Description of the task
Review the material and extract every line in which the word "Port" occurs.

[Data extracts — start]

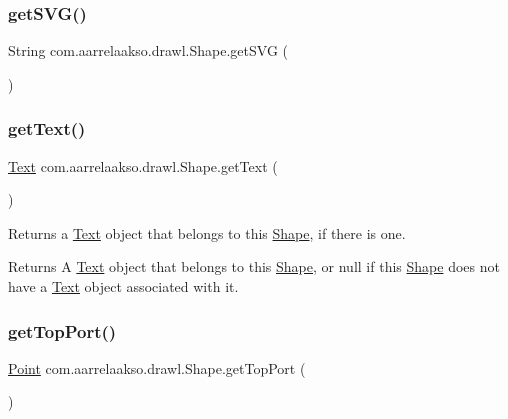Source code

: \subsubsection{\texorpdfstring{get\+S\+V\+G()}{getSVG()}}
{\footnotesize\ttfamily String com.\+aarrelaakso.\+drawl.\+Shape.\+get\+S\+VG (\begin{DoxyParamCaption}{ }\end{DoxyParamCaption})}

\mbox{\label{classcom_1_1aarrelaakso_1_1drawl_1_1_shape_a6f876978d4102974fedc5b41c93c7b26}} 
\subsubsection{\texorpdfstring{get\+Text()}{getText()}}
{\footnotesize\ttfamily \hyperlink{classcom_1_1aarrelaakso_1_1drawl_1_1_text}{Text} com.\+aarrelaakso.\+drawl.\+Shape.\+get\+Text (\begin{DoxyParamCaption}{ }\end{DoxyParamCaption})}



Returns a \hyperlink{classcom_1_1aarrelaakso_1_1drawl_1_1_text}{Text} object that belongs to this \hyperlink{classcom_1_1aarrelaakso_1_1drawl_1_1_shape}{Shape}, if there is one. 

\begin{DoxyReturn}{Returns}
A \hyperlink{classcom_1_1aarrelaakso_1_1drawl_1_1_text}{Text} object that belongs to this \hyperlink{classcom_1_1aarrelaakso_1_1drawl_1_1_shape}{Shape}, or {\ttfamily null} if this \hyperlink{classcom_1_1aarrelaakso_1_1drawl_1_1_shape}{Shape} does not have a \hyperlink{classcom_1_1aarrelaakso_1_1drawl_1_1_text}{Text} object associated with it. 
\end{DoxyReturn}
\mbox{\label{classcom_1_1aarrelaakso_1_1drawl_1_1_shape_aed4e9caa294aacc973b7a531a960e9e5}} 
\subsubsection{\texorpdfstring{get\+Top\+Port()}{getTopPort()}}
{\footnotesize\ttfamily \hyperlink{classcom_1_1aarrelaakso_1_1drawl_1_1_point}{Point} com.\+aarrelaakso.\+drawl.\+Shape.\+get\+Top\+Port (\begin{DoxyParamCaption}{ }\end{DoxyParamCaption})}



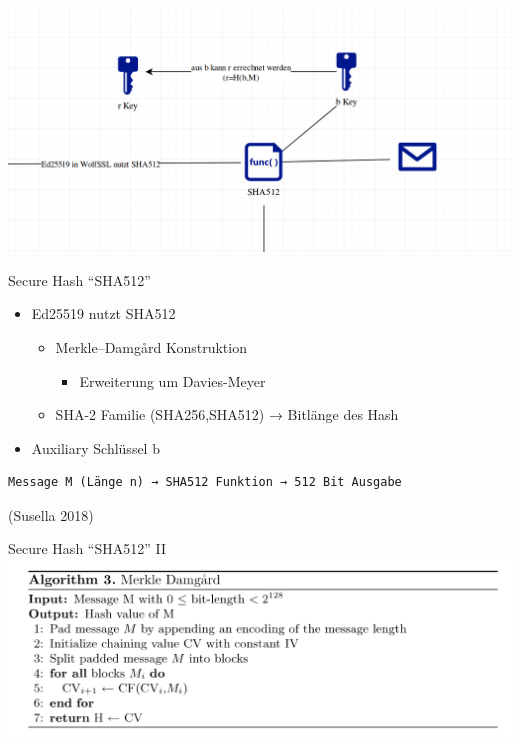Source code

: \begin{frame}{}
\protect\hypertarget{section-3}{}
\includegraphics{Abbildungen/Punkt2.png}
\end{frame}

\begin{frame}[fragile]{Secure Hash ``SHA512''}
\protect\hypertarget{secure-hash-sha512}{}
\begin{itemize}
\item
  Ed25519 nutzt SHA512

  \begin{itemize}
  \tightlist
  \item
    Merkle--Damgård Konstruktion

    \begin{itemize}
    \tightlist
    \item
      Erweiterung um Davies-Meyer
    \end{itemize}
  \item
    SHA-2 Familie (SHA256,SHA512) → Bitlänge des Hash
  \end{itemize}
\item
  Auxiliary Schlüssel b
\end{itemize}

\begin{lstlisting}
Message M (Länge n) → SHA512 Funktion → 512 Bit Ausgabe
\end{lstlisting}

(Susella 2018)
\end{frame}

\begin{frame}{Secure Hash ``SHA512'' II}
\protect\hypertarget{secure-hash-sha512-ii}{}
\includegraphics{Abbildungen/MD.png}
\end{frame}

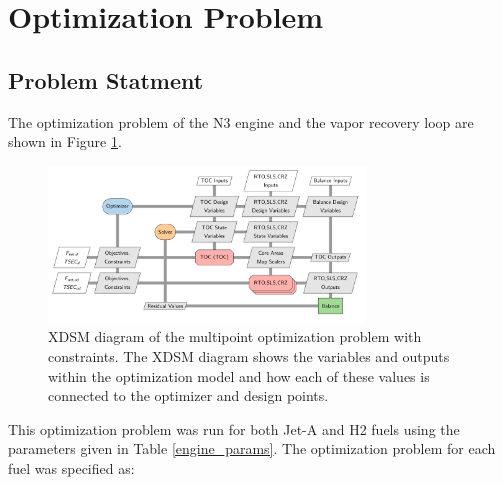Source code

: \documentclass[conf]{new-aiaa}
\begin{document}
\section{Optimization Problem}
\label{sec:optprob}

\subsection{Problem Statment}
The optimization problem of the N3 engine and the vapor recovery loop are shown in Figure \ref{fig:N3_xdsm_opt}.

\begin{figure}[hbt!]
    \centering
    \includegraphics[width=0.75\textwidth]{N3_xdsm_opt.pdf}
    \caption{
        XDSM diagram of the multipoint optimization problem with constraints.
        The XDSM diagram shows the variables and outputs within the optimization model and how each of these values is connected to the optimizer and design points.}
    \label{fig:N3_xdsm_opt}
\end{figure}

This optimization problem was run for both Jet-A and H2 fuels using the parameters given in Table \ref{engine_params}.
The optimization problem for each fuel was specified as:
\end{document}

[Data extracts — finish]

Solution
\subsubsection{\texorpdfstring{get\+Top\+Port()}{getTopPort()}}
{\footnotesize\ttfamily \hyperlink{classcom_1_1aarrelaakso_1_1drawl_1_1_point}{Point} com.\+aarrelaakso.\+drawl.\+Shape.\+get\+Top\+Port (\begin{DoxyParamCaption}{ }\end{DoxyParamCaption})}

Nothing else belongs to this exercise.